***** GIVEN DATA *****

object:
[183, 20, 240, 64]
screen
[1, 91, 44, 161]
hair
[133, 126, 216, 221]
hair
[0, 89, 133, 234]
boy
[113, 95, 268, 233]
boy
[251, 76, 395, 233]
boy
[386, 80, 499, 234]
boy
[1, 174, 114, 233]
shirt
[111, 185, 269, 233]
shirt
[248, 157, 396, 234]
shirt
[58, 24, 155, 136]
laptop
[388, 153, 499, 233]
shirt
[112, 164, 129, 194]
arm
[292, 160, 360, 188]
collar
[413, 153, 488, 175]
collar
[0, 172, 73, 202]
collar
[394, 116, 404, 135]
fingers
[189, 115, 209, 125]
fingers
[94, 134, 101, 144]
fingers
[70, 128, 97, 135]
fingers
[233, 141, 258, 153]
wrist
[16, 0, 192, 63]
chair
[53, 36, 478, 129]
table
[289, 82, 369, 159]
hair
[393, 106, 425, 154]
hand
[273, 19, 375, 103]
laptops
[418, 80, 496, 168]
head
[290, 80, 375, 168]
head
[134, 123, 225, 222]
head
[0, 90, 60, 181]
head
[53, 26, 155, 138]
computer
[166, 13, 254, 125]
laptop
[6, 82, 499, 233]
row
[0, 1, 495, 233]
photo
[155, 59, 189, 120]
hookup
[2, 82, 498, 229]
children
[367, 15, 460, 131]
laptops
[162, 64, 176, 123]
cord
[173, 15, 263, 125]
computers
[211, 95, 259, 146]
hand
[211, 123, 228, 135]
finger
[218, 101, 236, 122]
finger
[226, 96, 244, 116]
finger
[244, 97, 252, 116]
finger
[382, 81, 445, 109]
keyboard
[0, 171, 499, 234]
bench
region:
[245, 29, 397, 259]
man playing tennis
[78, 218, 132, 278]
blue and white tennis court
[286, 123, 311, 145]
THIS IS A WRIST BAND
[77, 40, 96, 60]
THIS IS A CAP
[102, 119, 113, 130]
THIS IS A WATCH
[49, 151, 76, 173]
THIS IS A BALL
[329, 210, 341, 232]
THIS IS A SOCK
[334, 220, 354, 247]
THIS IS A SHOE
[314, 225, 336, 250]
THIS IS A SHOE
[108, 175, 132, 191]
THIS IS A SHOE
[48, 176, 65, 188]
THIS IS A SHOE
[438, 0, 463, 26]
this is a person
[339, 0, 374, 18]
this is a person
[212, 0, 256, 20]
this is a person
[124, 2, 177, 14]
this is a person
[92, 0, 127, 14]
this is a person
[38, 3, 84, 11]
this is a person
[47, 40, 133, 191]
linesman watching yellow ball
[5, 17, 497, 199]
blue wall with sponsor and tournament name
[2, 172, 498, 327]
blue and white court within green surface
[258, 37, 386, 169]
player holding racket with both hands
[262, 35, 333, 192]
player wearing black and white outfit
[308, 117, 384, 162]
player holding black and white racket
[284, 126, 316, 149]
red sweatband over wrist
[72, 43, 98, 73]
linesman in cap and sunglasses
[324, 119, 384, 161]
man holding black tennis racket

*****
***** GIVEN DATA *****

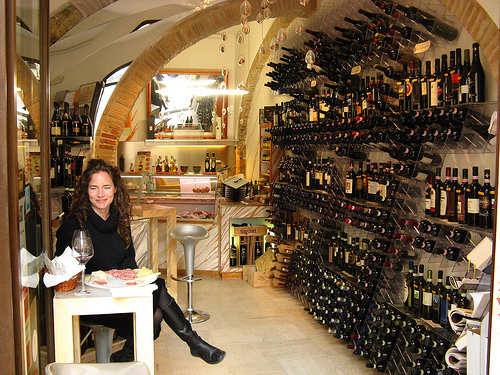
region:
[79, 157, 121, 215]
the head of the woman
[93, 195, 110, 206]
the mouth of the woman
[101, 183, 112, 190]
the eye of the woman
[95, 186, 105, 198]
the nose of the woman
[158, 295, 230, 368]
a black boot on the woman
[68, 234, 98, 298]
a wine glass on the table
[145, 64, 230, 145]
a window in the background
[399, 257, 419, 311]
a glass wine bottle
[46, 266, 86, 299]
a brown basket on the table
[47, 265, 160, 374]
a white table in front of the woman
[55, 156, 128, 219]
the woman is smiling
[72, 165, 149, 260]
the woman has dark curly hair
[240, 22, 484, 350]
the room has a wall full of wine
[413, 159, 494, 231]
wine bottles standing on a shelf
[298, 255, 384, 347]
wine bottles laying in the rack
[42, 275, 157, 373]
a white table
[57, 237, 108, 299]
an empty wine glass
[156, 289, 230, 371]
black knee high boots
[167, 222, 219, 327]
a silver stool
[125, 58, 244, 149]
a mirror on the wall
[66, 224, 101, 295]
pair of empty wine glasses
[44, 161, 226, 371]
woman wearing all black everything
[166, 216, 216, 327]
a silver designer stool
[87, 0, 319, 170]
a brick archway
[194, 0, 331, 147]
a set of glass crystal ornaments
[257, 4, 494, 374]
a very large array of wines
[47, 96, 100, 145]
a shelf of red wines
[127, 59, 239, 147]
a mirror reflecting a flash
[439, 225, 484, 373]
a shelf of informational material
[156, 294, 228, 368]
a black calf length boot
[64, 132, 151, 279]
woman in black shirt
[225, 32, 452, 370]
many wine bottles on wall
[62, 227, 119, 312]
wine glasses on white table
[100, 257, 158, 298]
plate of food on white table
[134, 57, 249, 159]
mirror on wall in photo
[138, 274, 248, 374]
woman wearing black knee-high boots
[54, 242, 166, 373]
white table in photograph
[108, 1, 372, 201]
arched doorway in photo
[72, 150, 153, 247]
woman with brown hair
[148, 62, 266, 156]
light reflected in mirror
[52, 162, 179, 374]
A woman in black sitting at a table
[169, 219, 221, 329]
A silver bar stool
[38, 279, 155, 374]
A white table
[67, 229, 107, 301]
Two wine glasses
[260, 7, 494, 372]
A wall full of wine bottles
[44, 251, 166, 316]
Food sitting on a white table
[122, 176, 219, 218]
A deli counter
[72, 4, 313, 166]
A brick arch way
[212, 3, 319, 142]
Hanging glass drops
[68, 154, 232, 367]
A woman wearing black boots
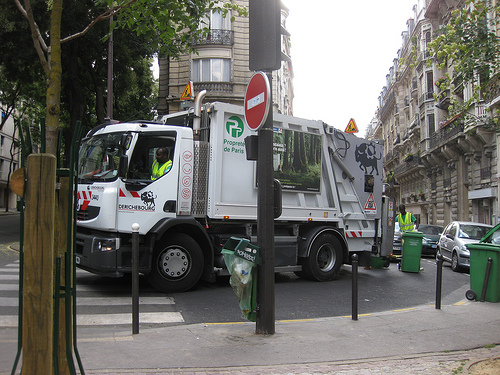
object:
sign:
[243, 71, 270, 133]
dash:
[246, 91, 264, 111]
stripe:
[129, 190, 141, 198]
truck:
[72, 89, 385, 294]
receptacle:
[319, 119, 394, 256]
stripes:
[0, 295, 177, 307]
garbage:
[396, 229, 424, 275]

*****
***** GIVEN DATA *****

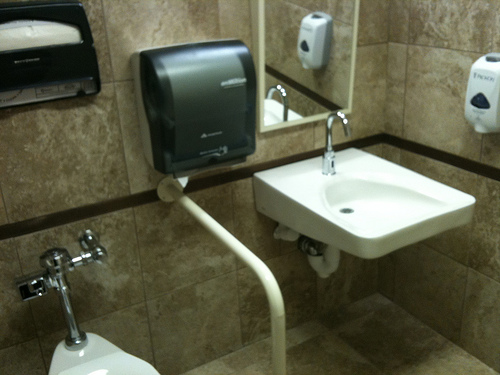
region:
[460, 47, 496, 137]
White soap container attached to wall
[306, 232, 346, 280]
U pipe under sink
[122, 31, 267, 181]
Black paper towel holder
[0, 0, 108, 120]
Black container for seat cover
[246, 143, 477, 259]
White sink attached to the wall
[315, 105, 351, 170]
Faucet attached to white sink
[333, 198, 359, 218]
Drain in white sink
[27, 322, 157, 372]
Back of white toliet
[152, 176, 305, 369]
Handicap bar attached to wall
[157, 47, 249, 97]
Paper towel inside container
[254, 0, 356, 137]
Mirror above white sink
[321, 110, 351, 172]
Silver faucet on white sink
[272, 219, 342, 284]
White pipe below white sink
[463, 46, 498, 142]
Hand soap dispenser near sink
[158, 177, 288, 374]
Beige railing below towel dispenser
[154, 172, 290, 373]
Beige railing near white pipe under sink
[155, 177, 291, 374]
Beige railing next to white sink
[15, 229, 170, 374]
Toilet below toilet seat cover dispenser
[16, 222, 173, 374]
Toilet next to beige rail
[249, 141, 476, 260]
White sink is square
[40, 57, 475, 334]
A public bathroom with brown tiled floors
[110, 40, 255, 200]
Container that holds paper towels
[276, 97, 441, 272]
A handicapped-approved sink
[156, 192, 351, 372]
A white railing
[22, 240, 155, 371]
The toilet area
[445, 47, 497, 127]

*****

WORK INSTRUCTIONS: Retype the records line for line, starting at the line that contains "[169, 219, 221, 329]" and ending after the line that contains "[246, 91, 264, 111]". Leave out the pictures.

REPLY TO THE TASK:
[169, 219, 221, 329]
A silver bar stool
[38, 279, 155, 374]
A white table
[67, 229, 107, 301]
Two wine glasses
[260, 7, 494, 372]
A wall full of wine bottles
[44, 251, 166, 316]
Food sitting on a white table
[122, 176, 219, 218]
A deli counter
[72, 4, 313, 166]
A brick arch way
[212, 3, 319, 142]
Hanging glass drops
[68, 154, 232, 367]
A woman wearing black boots
object:
sign:
[243, 71, 270, 133]
dash:
[246, 91, 264, 111]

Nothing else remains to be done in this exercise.